Então um grupo de caboclinhos que só costuma receber cachês na época do carnaval terá apenas o próprio carnaval como parâmetro para calcular o novo cachê e nunca poderá aumentar esse valor?
É a mesma regra. E eles só costumam receber da prefeitura ou do governo do estado, ou seja, quase nunca chegam a ter três fontes diferentes para serem usadas como parâmetro.
Isso não deveria mudar?
Eu acho que isso precisa ser reformulado, mas essa modificação passa pela legislação e pelo Tribunal de Contas. São normas a serem cumpridas. A solução, por enquanto, é aumentar o número de apresentações desses grupos. É um debate sobre o valor da arte deles, é algo que vai além da questão dos pagamentos do governo. É um sistema extremamente complexo. Há artistas que serão lembrados daqui a 100 anos mas ganham menos do que outros que surgiram agora e serão esquecidos daqui a cinco anos. Parece injusto, mas existe um mercado que afeta o valor dos cachês. Há um debate sobre a arte, um debate sobre o governo e outro debate sobre o mercado. Uma coisa foge do controle da outra. Cada um tem seus critérios diferentes. Ao mesmo tempo, é interessantíssimo tentar conciliar as três coisas.
Existe diferença entre a forma de pagamento de artistas de Pernambuco e de fora do estado?
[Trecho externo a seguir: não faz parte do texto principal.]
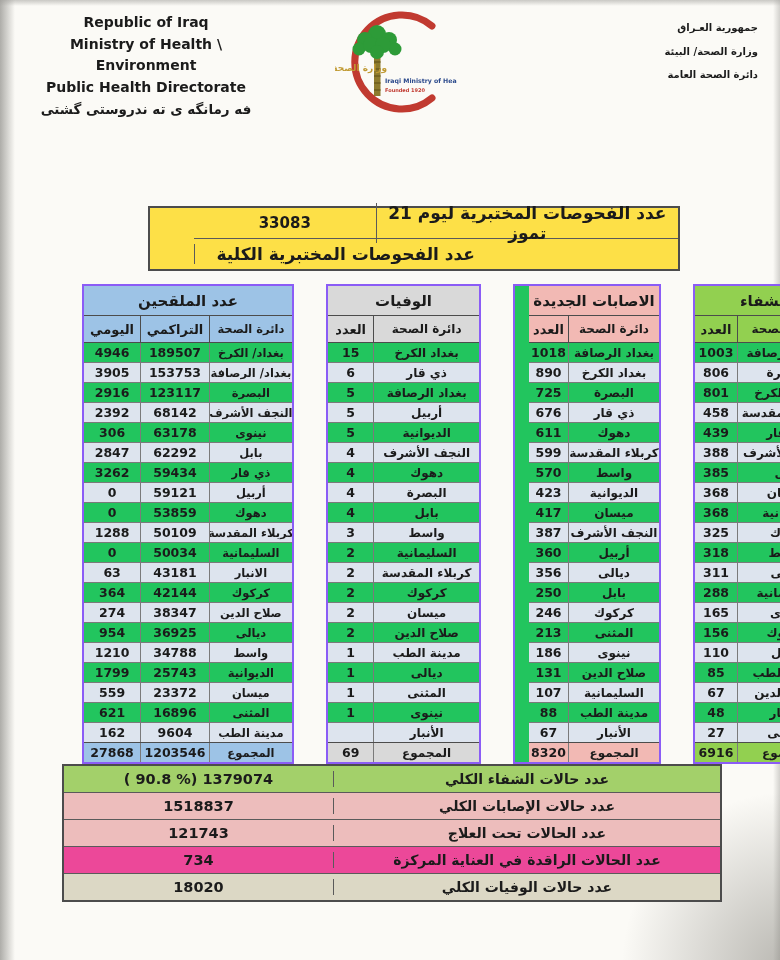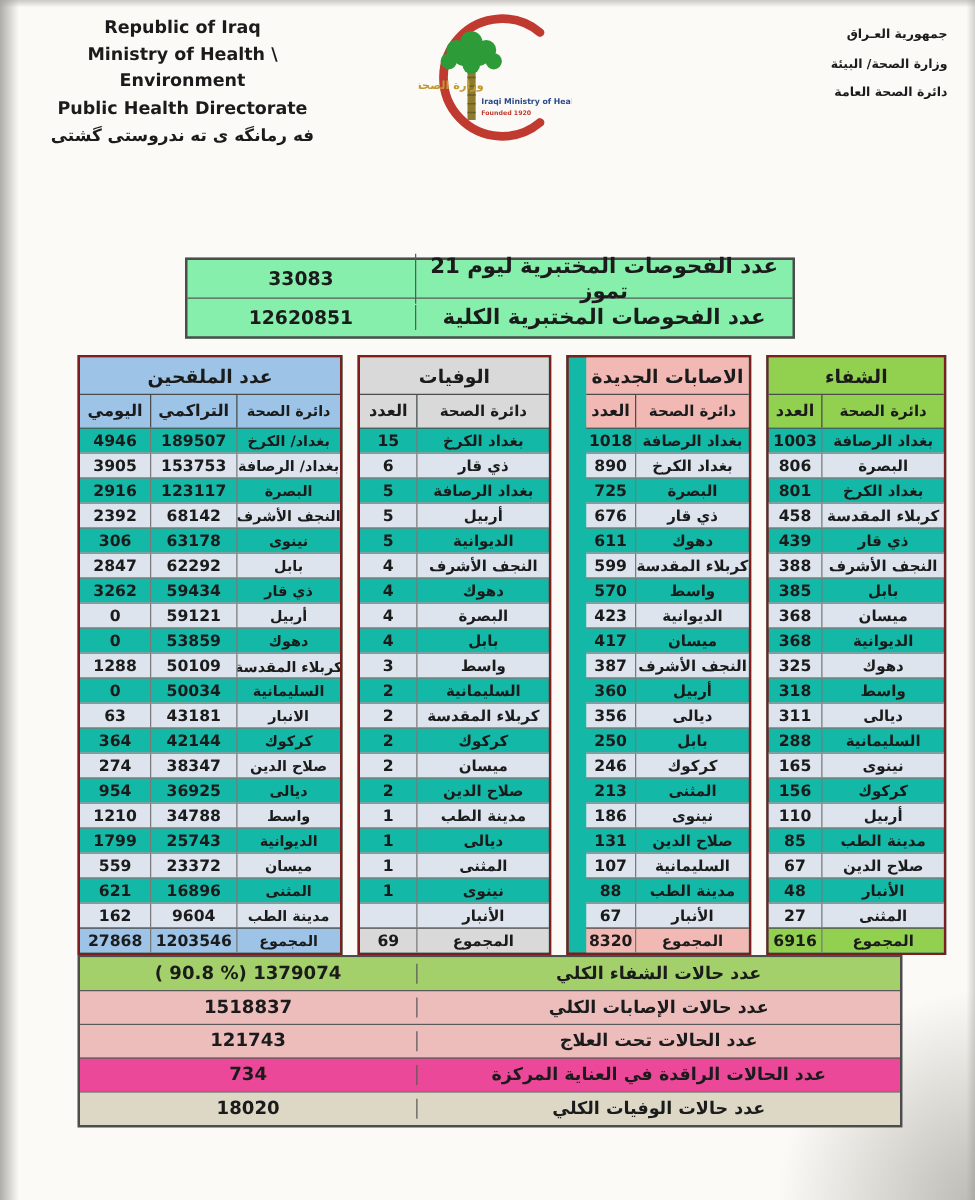"33083" .tests { background: #86efac -> #fde047; padding-left: none -> 44px }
Não. Não tem. A diferença está só nos valores e na forma como são feitos os convites. Os artistas locais têm uma reserva na grade de programação. Eles são prioridade e têm seu lugar garantido, enquanto os de fora precisam disputar essas vagas entre si. É claro que é impossível contemplar todos os artistas pernambucanos, pois mais de 1 mil já se inscreveram na seletiva do carnaval deste ano, mas tentamos aproveitar o máximo possível. Essa polêmica dos artistas de fora é totalmente falsa. Noventa por cento dos artistas que tocam no carnaval são de Pernambuco. E não é verdade que o artista de fora receba antes.
Ainda há informalidade nesse processo de pagamento de cachês? Há artistas que sobem ao palco sem contratos assinados ou sem prestações de contas?
Não. Todos os shows pagos pelo governo do estado estão formalizados. Eles são previamente empenhados com toda a documentação. Isso é uma garantia de que o recurso está destinado àquilo, está alocado. O que acontece é que, às vezes, o artista recebe esse empenho, que é uma espécie de cheque, mas não consegue ter acesso ao dinheiro por causa de algum problema na documentação dele.
O governo do estado promove alguma atividade ou programação de shows no carnaval?
Não. Apenas patrocinamos as prefeituras e participamos da elaboração da programação de cada cidade. Há alguns anos, havia um palco do governo em Olinda, mas hoje em dia não há mais nada.
Como o governo interfere na programação de carnaval das prefeituras que recebem patrocínio estadual?
A gente faz um debate separadamente com cada uma das 22 prefeituras apoiadas. É uma espécie de negociação sobre as grades de programação. Queremos saber quem são os nomes nacionais que eles querem, quem são os nomes locais, quais são os cortejos e quais são as orquestras. Temos uma comissão que seleciona as propostas inscritas no edital, mas a escolha delas é feita junto com as prefeituras de acordo com o interesse de cada cidade. A única coisa que é totalmente assumida pelas prefeituras é a infraestrutura, que inclui coisas como banheiros, limpeza, montagem de palcos, iluminação e camarins.